• [Data excerpts]
-- Opening Marker --

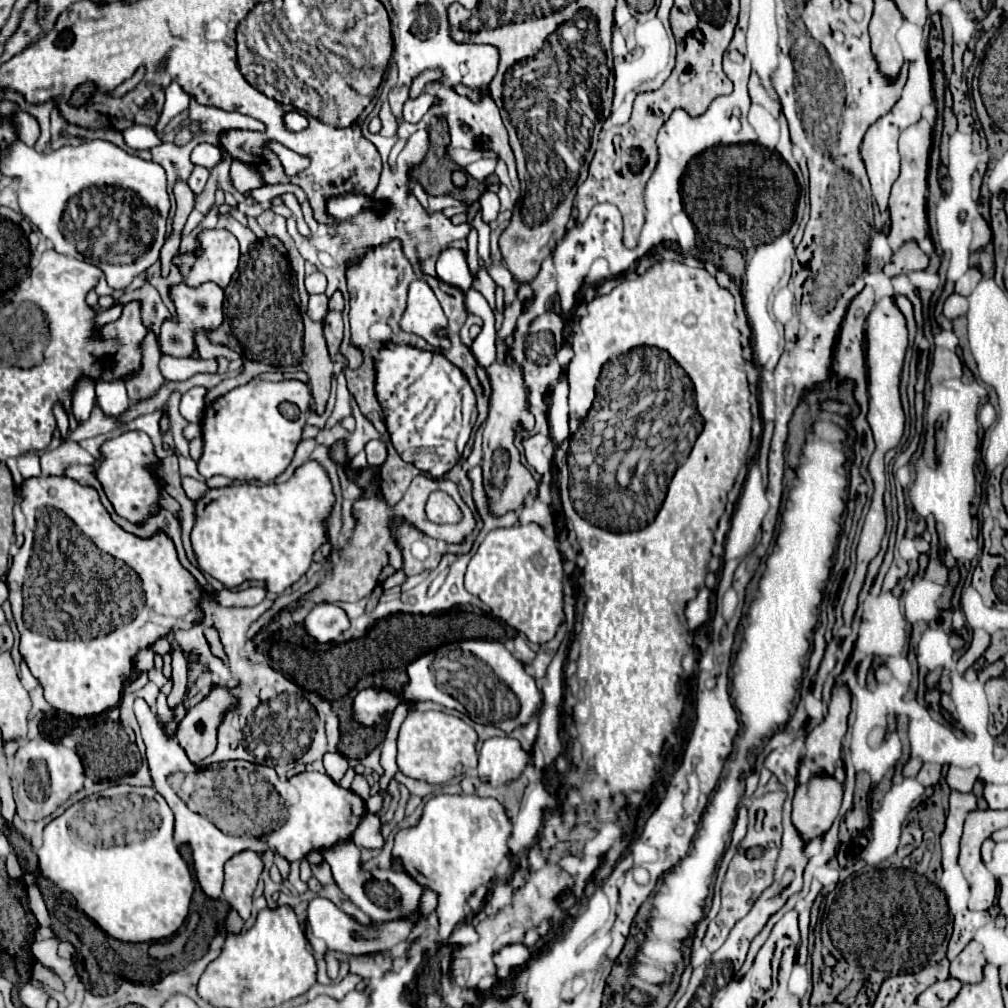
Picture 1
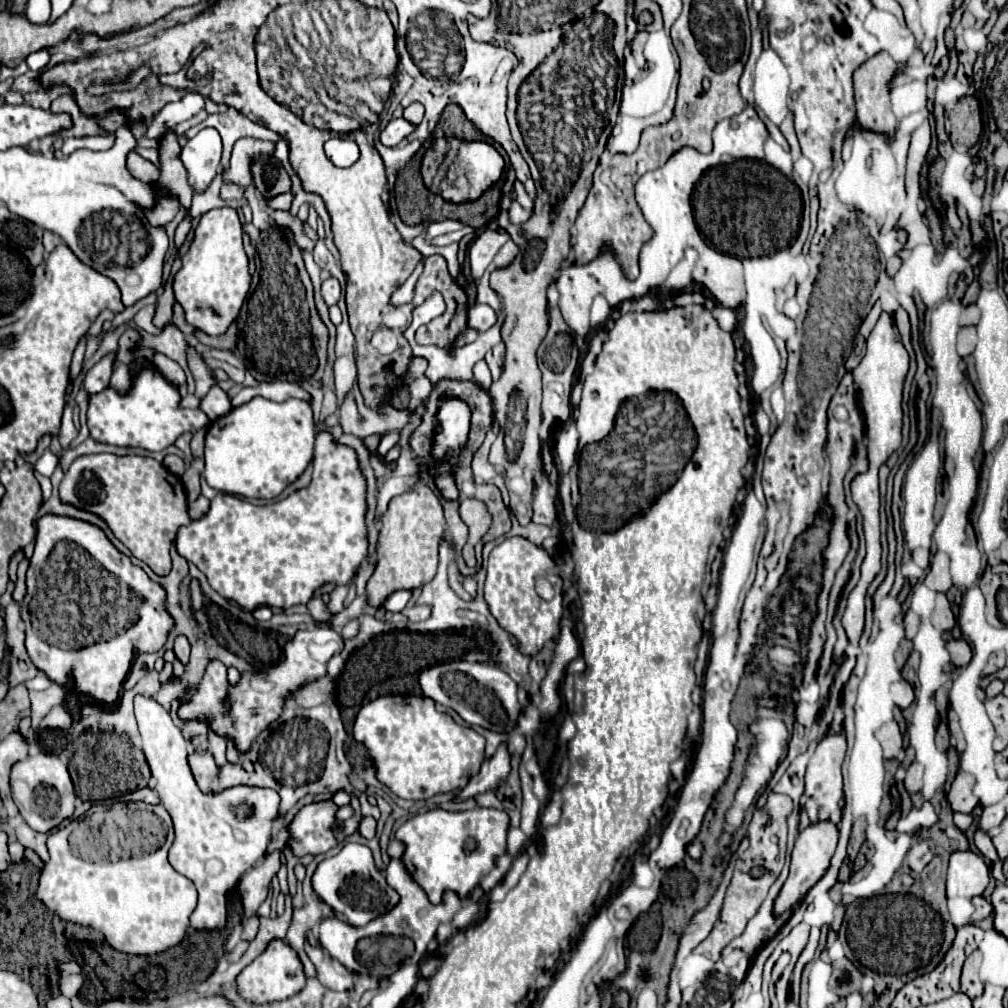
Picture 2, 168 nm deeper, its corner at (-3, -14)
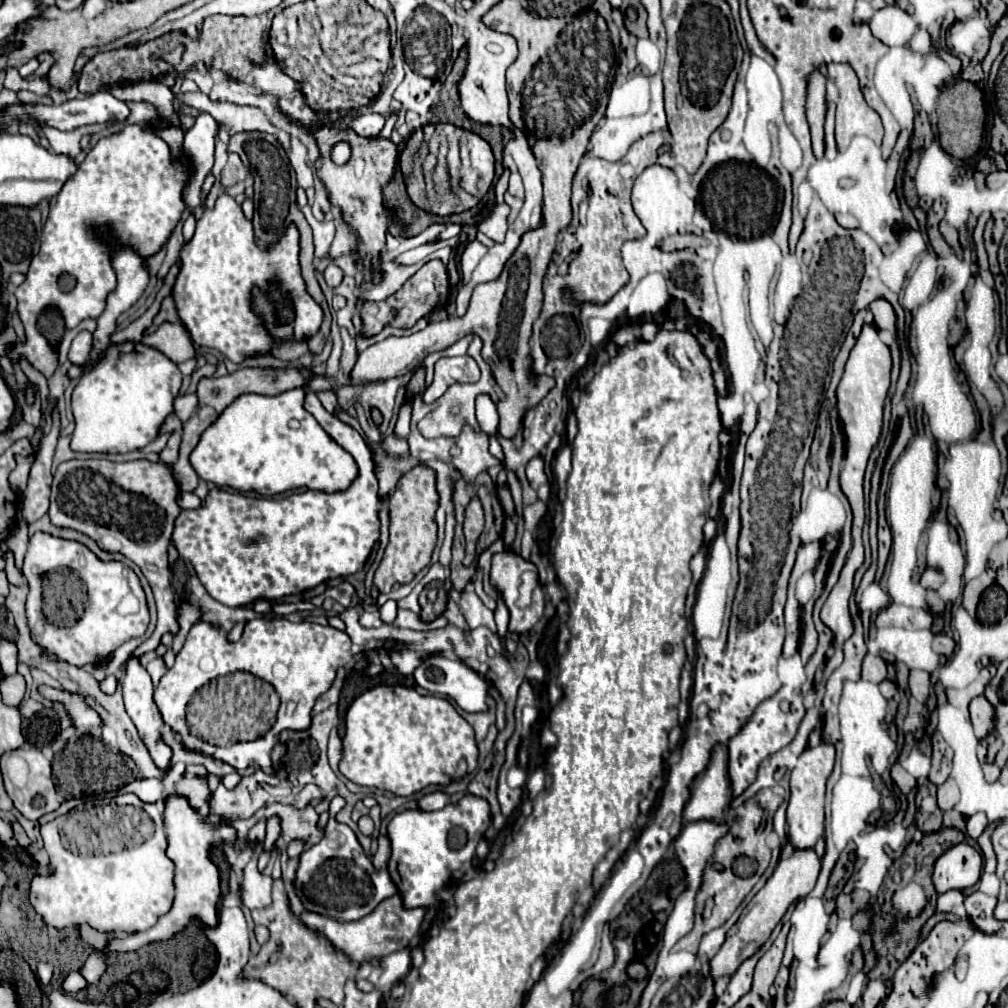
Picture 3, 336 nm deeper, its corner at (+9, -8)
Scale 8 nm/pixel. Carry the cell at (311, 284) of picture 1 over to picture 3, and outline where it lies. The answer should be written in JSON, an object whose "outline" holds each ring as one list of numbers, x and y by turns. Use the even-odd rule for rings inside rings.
{"outline":[[330,264,330,266,326,268,326,272,324,272,324,280,326,280,326,284,328,284,330,288,336,288,336,286,342,282,342,278,344,278,344,272,342,272,338,266,334,266,334,264]]}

-- Closing Marker --

• [Problem]
Up to and including the last line above, starting with the line that contains "Picture 3, 336", return each line exactly and nothing else.

• [Exercise response]
Picture 3, 336 nm deeper, its corner at (+9, -8)
Scale 8 nm/pixel. Carry the cell at (311, 284) of picture 1 over to picture 3, and outline where it lies. The answer should be written in JSON, an object whose "outline" holds each ring as one list of numbers, x and y by turns. Use the even-odd rule for rings inside rings.
{"outline":[[330,264,330,266,326,268,326,272,324,272,324,280,326,280,326,284,328,284,330,288,336,288,336,286,342,282,342,278,344,278,344,272,342,272,338,266,334,266,334,264]]}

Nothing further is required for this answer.